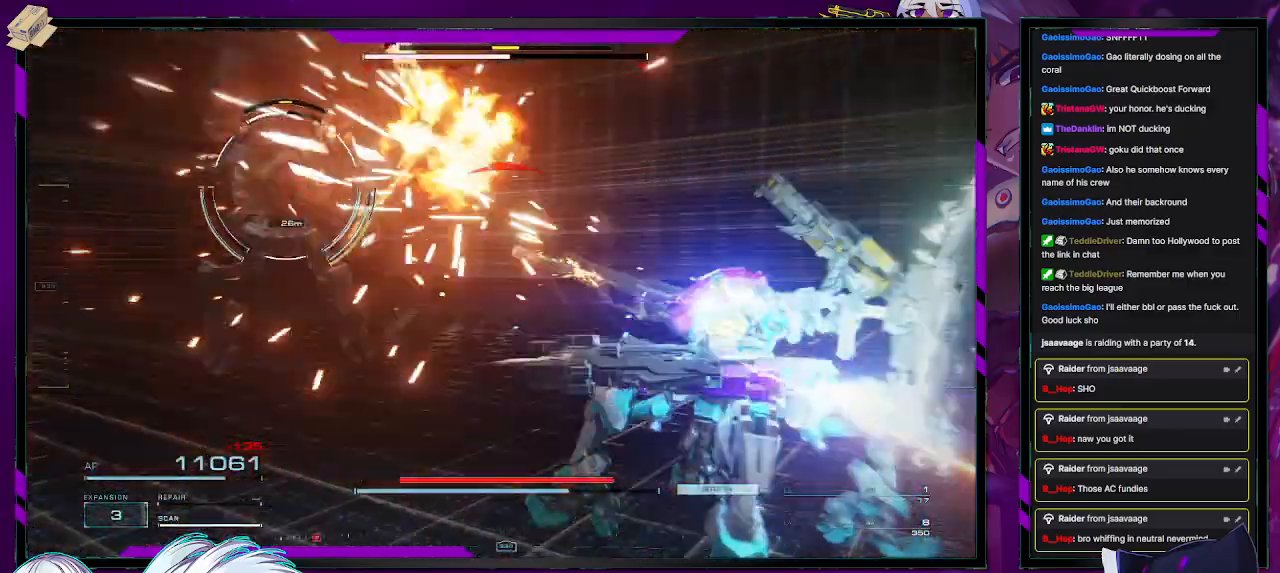
{"buttons": ["L1", "R2"], "left_stick": "up", "right_stick": "left", "events": [[33, "L1", "down"], [500, "left_stick", "up"]]}
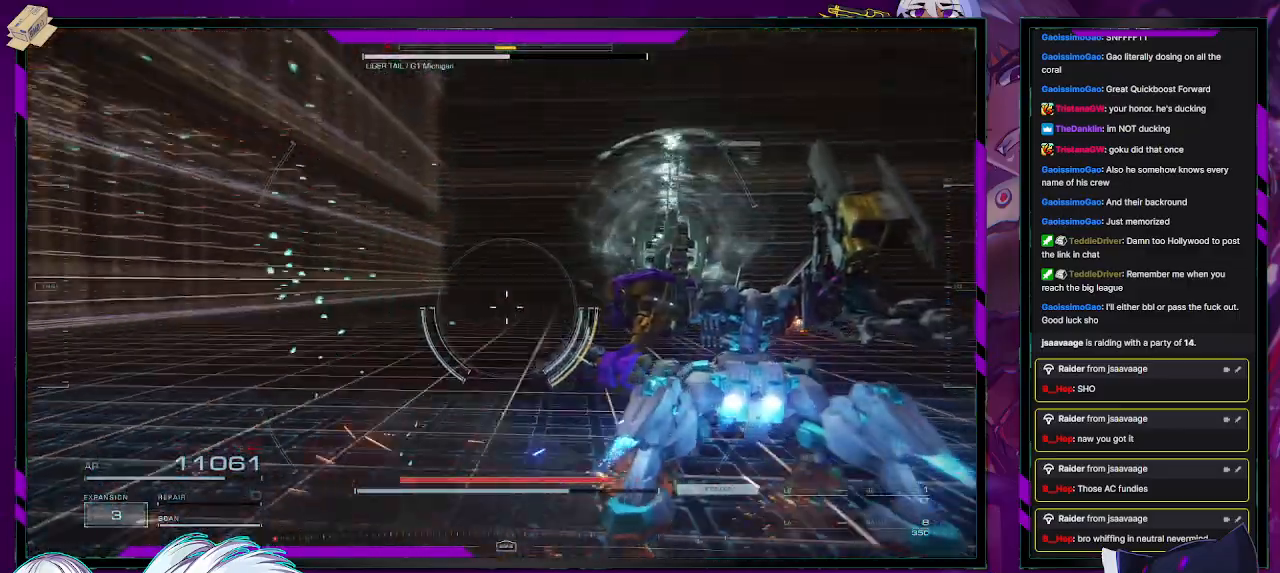
{"buttons": ["L1", "R2"], "left_stick": "up", "right_stick": "left", "events": []}
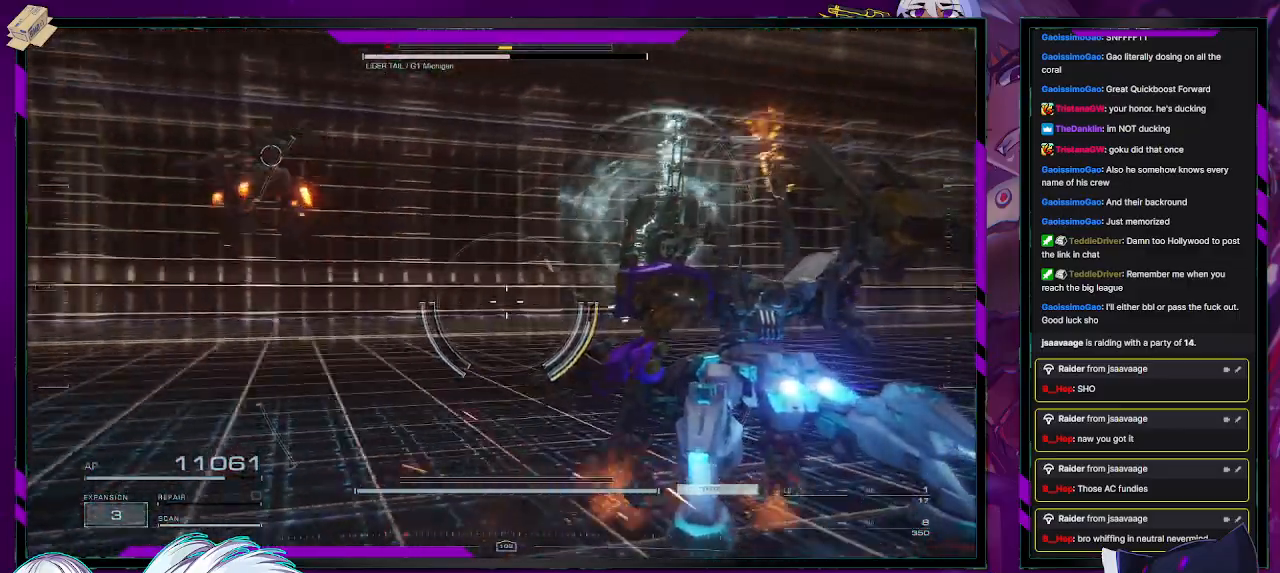
{"buttons": ["L1", "R2"], "left_stick": "up", "right_stick": "up", "events": [[183, "R2", "up"], [233, "right_stick", "center"], [283, "R2", "down"], [450, "right_stick", "up"]]}
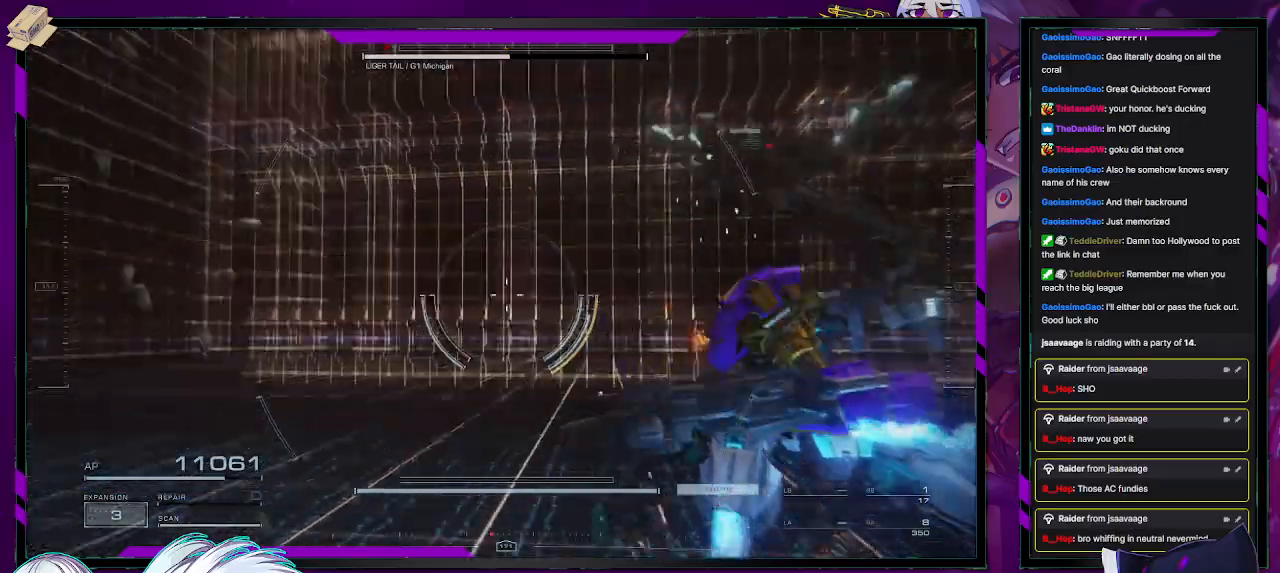
{"buttons": ["L1", "R2"], "left_stick": "left", "right_stick": "down-right", "events": [[133, "left_stick", "right"], [150, "right_stick", "up-right"], [217, "left_stick", "down"], [300, "left_stick", "down-left"], [433, "left_stick", "left"], [483, "right_stick", "down-right"]]}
------------------------------------------------
In your copy, reproduce the data above exactly and skip every picture.

{"buttons": ["L1", "R2"], "left_stick": "up", "right_stick": "left", "events": [[33, "L1", "down"], [500, "left_stick", "up"]]}
{"buttons": ["L1", "R2"], "left_stick": "up", "right_stick": "left", "events": []}
{"buttons": ["L1", "R2"], "left_stick": "up", "right_stick": "up", "events": [[183, "R2", "up"], [233, "right_stick", "center"], [283, "R2", "down"], [450, "right_stick", "up"]]}
{"buttons": ["L1", "R2"], "left_stick": "left", "right_stick": "down-right", "events": [[133, "left_stick", "right"], [150, "right_stick", "up-right"], [217, "left_stick", "down"], [300, "left_stick", "down-left"], [433, "left_stick", "left"], [483, "right_stick", "down-right"]]}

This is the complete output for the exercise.